(Beginning of Data shown)

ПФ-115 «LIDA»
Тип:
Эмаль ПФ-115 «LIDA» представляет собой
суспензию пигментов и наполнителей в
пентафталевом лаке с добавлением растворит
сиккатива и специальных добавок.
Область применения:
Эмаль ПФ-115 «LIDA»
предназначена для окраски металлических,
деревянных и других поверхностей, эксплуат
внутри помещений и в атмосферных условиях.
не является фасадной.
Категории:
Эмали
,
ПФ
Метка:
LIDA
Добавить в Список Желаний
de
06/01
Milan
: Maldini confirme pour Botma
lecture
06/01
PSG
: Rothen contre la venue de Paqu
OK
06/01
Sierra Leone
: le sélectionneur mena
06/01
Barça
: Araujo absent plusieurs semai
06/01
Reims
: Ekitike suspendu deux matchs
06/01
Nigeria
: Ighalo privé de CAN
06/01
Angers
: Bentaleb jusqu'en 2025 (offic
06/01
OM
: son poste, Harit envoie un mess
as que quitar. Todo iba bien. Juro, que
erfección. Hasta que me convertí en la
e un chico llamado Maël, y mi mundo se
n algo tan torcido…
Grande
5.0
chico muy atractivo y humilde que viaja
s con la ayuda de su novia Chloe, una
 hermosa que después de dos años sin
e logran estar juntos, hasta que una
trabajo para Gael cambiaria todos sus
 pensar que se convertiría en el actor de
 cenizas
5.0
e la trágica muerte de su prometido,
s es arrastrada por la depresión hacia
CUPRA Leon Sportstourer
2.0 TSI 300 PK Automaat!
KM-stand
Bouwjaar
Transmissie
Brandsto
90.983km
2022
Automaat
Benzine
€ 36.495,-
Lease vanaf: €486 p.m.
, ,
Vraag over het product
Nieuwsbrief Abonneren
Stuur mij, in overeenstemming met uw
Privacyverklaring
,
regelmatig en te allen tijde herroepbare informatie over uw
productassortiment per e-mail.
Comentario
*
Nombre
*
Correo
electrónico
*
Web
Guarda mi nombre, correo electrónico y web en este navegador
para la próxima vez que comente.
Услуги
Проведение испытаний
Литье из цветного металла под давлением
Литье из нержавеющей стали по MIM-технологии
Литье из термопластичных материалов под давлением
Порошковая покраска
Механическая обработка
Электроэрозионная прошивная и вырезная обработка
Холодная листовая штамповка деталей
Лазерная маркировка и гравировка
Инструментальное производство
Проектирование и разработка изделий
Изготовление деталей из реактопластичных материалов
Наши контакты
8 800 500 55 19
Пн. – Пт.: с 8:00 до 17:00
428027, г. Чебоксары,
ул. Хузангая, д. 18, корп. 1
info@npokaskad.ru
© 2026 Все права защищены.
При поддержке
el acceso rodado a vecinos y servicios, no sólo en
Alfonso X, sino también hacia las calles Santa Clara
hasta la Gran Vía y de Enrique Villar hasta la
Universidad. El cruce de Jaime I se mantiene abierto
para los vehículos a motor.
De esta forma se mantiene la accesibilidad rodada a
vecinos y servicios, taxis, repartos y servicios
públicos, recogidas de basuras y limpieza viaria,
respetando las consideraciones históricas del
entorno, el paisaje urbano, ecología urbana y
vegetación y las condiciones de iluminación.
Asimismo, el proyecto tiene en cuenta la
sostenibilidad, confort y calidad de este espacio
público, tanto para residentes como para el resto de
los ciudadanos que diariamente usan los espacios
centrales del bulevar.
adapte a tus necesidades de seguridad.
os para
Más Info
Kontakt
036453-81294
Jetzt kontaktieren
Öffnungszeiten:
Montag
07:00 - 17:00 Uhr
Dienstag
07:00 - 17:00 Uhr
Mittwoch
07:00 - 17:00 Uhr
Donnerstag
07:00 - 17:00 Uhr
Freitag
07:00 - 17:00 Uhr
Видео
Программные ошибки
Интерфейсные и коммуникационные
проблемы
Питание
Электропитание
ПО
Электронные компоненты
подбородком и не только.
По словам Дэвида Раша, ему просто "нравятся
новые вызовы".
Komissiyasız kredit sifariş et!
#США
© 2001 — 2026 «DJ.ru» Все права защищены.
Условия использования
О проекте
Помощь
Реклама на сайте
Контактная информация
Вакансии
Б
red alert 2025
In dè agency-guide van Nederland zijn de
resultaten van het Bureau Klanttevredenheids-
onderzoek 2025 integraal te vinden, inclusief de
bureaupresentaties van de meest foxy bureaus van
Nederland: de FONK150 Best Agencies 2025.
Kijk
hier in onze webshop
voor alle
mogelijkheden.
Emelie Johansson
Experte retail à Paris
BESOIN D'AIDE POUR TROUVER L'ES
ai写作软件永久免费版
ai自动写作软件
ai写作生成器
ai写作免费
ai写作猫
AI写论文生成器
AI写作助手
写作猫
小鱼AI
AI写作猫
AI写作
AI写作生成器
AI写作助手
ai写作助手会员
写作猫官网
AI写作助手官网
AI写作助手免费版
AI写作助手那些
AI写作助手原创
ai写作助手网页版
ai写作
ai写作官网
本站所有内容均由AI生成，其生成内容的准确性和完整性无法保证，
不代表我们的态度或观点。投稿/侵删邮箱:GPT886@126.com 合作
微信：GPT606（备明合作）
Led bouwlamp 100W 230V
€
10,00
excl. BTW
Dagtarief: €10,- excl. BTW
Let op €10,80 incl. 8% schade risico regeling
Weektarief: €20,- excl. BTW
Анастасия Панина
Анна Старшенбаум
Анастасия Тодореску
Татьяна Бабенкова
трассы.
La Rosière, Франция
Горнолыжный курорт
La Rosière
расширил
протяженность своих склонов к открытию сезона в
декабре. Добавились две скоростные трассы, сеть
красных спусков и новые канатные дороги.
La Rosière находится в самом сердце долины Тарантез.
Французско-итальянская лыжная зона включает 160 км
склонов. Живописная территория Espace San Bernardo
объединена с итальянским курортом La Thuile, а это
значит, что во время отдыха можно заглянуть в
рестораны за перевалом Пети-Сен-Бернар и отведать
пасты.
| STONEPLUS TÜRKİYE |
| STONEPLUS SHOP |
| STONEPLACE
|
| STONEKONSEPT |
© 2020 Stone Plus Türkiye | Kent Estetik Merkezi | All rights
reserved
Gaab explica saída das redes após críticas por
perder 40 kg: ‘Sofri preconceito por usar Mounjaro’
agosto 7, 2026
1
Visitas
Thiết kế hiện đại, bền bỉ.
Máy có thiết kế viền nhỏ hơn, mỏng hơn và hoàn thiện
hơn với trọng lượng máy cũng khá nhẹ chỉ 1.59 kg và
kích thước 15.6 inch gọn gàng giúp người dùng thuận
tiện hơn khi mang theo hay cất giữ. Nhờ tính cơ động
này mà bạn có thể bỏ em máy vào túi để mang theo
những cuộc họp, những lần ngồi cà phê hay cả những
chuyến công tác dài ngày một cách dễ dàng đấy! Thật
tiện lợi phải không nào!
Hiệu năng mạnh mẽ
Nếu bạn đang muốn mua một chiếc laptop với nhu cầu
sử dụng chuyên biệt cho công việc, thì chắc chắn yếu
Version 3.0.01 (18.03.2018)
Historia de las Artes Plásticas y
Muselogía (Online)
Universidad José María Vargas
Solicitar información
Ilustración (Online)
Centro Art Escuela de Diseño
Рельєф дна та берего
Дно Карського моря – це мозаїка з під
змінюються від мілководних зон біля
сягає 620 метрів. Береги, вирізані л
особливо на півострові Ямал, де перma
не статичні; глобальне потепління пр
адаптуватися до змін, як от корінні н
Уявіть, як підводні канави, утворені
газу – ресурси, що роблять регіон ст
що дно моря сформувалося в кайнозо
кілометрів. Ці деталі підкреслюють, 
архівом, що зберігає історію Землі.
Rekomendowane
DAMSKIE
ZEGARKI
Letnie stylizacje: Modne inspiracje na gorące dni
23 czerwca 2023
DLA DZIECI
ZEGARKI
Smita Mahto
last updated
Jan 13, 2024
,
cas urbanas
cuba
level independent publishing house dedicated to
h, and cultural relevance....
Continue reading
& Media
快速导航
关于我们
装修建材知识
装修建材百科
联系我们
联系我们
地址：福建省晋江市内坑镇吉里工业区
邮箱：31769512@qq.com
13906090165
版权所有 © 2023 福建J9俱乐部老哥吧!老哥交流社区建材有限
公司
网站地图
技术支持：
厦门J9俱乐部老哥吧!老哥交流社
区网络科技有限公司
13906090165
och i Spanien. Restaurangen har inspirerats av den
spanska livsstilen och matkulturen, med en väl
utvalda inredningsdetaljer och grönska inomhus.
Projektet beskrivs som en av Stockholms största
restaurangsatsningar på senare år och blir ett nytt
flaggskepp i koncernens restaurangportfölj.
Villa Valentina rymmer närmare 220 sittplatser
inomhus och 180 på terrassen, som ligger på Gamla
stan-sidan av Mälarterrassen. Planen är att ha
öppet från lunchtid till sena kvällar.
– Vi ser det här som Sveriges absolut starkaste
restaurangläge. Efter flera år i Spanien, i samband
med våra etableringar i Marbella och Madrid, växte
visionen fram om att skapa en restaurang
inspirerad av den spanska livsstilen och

(End of Data shown)

Reproduce the records word for word, starting at their first line and ending with the line that contains "Stuur mij, in overeenstemming met uw", including that line.

ПФ-115 «LIDA»
Тип:
Эмаль ПФ-115 «LIDA» представляет собой
суспензию пигментов и наполнителей в
пентафталевом лаке с добавлением растворит
сиккатива и специальных добавок.
Область применения:
Эмаль ПФ-115 «LIDA»
предназначена для окраски металлических,
деревянных и других поверхностей, эксплуат
внутри помещений и в атмосферных условиях.
не является фасадной.
Категории:
Эмали
,
ПФ
Метка:
LIDA
Добавить в Список Желаний
de
06/01
Milan
: Maldini confirme pour Botma
lecture
06/01
PSG
: Rothen contre la venue de Paqu
OK
06/01
Sierra Leone
: le sélectionneur mena
06/01
Barça
: Araujo absent plusieurs semai
06/01
Reims
: Ekitike suspendu deux matchs
06/01
Nigeria
: Ighalo privé de CAN
06/01
Angers
: Bentaleb jusqu'en 2025 (offic
06/01
OM
: son poste, Harit envoie un mess
as que quitar. Todo iba bien. Juro, que
erfección. Hasta que me convertí en la
e un chico llamado Maël, y mi mundo se
n algo tan torcido…
Grande
5.0
chico muy atractivo y humilde que viaja
s con la ayuda de su novia Chloe, una
 hermosa que después de dos años sin
e logran estar juntos, hasta que una
trabajo para Gael cambiaria todos sus
 pensar que se convertiría en el actor de
 cenizas
5.0
e la trágica muerte de su prometido,
s es arrastrada por la depresión hacia
CUPRA Leon Sportstourer
2.0 TSI 300 PK Automaat!
KM-stand
Bouwjaar
Transmissie
Brandsto
90.983km
2022
Automaat
Benzine
€ 36.495,-
Lease vanaf: €486 p.m.
, ,
Vraag over het product
Nieuwsbrief Abonneren
Stuur mij, in overeenstemming met uw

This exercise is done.